– Лили, я ничего не хочу слышать, дочку на капоэйру сегодня отводишь ты!
– Дэвид, я не понимаю ни слова, вынь уже яблоко изо рта.
Им тогда было дико смешно, а сейчас смеялся весь чат, в котором выложили видео, вот только озвучка была совсем другая. Совсем не смешная, а грубая и мерзкая. Габриэла и представить себе не могла такого даже в самых жутких кошмарах. Телефон разрывался от комментариев. Ролик определенно стал гвоздем программы на кинофакультативе.
– Мама, там девочка, и она меня не плапускает.
– Попроси ее, скажи – пожалуйста, дай мне пройти, я хочу кататься.
– Но… но… она слиском больсая девочка!
Мать сюсюкающего молокососа заглядывает слону в пасть. Габриэла моргает, глядя на нее из темноты, как девушки из новостей, которые выводят из подвала психопата.

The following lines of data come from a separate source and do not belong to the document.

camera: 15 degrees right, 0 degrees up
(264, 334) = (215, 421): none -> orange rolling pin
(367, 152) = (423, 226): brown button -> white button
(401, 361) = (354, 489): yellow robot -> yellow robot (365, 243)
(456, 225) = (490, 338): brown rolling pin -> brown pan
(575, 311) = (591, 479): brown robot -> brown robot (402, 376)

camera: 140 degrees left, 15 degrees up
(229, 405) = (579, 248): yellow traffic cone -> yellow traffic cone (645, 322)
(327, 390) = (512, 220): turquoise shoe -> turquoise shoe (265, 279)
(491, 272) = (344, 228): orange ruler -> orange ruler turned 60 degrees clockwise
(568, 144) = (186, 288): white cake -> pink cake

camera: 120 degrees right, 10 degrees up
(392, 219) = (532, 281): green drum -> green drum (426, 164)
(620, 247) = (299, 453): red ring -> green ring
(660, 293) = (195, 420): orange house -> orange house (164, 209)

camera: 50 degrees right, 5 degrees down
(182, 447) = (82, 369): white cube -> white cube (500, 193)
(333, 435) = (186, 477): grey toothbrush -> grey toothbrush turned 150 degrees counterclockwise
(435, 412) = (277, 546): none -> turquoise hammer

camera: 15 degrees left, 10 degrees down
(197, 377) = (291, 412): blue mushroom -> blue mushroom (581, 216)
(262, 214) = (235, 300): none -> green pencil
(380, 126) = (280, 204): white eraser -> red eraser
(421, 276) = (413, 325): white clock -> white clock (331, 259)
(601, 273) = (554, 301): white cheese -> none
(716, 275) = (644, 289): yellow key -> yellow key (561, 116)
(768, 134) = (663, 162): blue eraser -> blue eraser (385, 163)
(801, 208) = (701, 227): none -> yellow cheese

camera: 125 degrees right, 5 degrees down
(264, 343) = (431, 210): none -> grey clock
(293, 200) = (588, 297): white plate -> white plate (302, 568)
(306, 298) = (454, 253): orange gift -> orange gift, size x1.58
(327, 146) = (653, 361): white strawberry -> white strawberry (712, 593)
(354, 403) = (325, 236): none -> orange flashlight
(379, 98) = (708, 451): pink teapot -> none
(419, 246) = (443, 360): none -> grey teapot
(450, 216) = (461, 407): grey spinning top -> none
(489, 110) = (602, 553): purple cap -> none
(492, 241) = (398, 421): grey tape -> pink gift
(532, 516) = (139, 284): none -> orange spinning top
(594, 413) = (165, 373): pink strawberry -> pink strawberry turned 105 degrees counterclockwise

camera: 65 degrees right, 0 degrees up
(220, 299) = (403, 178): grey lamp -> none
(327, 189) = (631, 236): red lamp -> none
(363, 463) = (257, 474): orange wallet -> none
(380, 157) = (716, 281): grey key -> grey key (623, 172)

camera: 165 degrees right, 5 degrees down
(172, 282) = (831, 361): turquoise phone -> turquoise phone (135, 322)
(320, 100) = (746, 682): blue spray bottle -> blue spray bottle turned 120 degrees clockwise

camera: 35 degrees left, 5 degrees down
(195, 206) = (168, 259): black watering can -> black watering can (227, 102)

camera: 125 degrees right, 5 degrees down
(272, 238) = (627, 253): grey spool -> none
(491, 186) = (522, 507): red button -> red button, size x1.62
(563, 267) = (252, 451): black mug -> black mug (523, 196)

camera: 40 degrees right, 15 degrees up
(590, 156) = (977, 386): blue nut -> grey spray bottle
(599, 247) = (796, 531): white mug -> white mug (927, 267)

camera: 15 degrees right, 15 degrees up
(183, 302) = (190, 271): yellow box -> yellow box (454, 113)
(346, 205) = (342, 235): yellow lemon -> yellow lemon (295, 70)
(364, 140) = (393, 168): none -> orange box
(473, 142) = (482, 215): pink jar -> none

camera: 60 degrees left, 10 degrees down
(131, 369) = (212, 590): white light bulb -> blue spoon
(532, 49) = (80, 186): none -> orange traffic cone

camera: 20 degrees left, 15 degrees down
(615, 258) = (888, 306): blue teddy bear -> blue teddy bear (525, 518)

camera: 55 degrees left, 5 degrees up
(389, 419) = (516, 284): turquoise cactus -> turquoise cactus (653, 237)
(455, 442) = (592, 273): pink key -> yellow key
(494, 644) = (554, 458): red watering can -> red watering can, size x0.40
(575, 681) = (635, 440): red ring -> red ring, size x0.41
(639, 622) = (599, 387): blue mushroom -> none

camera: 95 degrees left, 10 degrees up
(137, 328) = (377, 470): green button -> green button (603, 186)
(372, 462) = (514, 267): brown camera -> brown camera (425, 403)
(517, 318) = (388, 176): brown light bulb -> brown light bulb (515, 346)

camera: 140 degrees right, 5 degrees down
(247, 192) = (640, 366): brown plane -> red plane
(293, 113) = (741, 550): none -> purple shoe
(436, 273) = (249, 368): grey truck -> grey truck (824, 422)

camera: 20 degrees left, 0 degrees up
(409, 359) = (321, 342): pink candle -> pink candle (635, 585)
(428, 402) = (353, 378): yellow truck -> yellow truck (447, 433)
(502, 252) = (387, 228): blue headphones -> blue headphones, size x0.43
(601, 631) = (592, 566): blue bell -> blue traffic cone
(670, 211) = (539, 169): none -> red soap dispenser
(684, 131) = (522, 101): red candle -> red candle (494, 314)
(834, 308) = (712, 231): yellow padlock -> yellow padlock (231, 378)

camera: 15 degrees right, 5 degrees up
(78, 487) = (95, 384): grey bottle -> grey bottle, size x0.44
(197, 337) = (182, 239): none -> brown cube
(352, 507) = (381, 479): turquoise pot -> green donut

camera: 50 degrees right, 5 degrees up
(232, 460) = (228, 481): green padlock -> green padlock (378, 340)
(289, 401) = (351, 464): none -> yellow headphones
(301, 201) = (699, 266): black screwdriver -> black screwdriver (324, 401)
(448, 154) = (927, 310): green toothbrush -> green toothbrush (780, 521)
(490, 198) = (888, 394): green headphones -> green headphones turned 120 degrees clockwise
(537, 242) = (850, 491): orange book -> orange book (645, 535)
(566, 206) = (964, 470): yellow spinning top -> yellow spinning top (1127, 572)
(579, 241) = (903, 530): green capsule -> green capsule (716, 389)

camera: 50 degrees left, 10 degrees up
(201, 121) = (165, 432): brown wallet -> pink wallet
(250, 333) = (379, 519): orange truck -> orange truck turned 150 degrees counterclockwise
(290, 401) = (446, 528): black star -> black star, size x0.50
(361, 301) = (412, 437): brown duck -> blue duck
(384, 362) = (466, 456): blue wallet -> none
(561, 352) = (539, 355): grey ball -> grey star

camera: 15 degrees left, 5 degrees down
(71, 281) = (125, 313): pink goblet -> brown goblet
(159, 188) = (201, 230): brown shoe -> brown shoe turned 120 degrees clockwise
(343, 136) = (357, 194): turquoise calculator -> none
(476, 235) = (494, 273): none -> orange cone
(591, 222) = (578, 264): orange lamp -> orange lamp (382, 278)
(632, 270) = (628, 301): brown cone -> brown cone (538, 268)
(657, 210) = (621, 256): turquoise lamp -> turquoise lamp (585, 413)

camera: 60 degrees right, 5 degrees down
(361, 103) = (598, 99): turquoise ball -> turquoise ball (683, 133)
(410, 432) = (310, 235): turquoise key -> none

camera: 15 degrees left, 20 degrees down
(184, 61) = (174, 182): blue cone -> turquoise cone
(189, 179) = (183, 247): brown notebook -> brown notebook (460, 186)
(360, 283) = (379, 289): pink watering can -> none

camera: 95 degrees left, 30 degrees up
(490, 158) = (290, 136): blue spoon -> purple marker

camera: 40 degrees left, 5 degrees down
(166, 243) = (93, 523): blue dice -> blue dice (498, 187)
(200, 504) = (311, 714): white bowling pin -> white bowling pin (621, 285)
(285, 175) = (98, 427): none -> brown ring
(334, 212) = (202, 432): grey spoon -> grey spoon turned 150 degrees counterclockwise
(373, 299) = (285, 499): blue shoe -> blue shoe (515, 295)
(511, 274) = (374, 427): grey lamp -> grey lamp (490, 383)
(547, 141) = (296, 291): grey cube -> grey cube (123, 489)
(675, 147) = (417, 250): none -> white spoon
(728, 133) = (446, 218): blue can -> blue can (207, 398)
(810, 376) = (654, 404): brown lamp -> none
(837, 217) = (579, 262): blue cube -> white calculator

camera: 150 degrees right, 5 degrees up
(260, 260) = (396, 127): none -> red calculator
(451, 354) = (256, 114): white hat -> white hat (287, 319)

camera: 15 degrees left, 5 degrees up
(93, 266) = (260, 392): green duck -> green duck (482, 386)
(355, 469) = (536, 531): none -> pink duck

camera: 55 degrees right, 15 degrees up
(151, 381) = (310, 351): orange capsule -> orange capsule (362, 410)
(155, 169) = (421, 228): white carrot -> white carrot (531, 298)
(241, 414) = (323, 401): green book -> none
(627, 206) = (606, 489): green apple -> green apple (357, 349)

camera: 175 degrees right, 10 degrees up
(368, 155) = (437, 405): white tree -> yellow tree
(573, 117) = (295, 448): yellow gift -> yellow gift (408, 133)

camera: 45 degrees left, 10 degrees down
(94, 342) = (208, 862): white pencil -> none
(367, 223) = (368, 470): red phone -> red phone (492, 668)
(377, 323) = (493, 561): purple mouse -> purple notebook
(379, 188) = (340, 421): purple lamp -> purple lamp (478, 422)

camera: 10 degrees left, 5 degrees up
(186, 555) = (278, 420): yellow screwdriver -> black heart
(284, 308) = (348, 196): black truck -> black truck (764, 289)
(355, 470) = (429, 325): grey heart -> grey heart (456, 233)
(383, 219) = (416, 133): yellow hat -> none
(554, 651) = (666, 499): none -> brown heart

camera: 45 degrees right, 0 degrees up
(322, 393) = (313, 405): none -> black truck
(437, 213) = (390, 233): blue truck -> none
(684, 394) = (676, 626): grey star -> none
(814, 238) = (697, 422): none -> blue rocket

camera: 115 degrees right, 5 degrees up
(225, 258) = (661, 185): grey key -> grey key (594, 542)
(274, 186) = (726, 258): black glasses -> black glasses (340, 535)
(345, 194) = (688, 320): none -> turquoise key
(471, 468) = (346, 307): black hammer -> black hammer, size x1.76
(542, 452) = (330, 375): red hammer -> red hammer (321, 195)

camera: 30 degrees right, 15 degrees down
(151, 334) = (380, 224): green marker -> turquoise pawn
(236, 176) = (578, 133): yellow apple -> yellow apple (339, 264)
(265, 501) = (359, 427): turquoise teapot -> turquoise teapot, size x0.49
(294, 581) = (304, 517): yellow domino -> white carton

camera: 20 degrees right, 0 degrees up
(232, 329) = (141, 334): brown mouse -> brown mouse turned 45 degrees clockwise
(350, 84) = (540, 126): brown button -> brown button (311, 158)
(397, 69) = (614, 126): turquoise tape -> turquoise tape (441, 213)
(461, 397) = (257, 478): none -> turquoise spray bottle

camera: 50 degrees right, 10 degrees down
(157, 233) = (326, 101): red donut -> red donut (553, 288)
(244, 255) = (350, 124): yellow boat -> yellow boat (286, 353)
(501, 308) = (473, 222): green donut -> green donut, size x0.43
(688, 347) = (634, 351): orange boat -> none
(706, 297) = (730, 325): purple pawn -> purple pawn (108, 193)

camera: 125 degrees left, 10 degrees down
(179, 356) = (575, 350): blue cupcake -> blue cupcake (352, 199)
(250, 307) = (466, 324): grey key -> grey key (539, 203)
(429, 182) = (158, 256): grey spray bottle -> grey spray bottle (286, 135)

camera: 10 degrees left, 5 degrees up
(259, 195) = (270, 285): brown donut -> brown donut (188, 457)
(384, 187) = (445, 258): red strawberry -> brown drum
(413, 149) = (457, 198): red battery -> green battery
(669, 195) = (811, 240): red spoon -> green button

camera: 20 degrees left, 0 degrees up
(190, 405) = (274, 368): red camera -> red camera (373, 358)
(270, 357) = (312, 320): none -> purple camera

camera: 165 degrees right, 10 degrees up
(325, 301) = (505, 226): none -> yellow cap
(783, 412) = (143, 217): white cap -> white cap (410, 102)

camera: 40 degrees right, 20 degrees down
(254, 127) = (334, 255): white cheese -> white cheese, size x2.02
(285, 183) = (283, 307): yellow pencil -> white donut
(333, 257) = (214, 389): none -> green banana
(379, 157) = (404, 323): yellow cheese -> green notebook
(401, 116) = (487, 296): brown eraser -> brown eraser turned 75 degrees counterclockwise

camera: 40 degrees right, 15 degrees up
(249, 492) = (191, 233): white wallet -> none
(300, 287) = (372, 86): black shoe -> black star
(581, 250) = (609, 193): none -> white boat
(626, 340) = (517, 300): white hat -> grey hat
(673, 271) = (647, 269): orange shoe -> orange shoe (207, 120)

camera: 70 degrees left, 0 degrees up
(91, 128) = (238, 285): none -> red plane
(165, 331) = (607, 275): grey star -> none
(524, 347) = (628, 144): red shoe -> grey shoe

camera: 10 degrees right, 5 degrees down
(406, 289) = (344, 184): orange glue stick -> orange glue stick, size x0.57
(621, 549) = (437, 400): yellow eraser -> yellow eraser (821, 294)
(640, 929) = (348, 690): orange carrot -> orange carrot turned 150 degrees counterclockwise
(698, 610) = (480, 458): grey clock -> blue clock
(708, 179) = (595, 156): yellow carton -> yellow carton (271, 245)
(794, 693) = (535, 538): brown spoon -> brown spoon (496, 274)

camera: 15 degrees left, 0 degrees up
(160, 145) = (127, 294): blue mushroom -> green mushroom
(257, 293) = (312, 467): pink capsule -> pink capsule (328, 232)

– Уйди оттуда, пожалуйста, ты пугаешь детей. Эй! Ты меня слышишь?
Габриэла кивает, словно ждала, пока кто-нибудь разбудит ее – если не поцелуем, то окриком. Она выкатывается из задницы слона, ошарашив пожилую женщину, ожидающую в конце горки.
– Тьфу ты. Напугала! – улыбается старушка и скалит зубы. Зубы у нее искусственные – слишком белые, парик на голове покосился, помада потрескалась, а огромная грудь колышется после каждого движения. Эта старушенция, явно из приличных и религиозных, совсем не похожа на ее бабушку, саркастичную атеистку, но Габриэла с радостью бросилась бы в ее объятия, которые та распахнула, поджидая внука.
11:40–11:55 Перемена
Габриэла сбежала из школы не для того, чтобы шататься по Дизенгоф-Центру. Украденное у расписания время позорно растрачено впустую. Она должна немедленно уйти отсюда и добраться до… Виолончель!!! Где виолончель?!
– Кто приехал к бабуле?
Внучка влетает в объятия бабушки, захлебываясь от счастья:
– Еще!
– Извините, – едва удается произнести Габриэле. – Вы не видели виолончель?
– Простите? – сверкает зубами бабушка.
– Черный футляр… – бормочет Габриэла. – Минуту назад он был…
– Еще! – настаивает внучка.
– Никто не видел виолончель? – бормочет Габриэла, обращаясь к мамашам вокруг.
– Что она ищет? – переспрашивает какая-то из них.
Другая отвечает:
– Я не поняла. – И обращается к Габриэле, сюсюкая, точно с маленьким ребенком: – Что случилось, милая?
Габриэла непроизвольно дергает молнию на рюкзаке на груди, но вспоминает, что телефон остался дома. Нельзя из дома выходить без телефона. Это вопиющая безответственность! С другой стороны, а кому ей звонить? Маме, которая не знает, что она прогуливает школу? В консерваторию, одолжившую ей на год инструмент стоимостью в сорок тысяч шекелей? Йонатану?
Она озирается сквозь слезы: уголок с матами, уголок для пеленания, кофейный уголок, ближний угол, дальний угол… Сколько углов может быть на одной игровой площадке?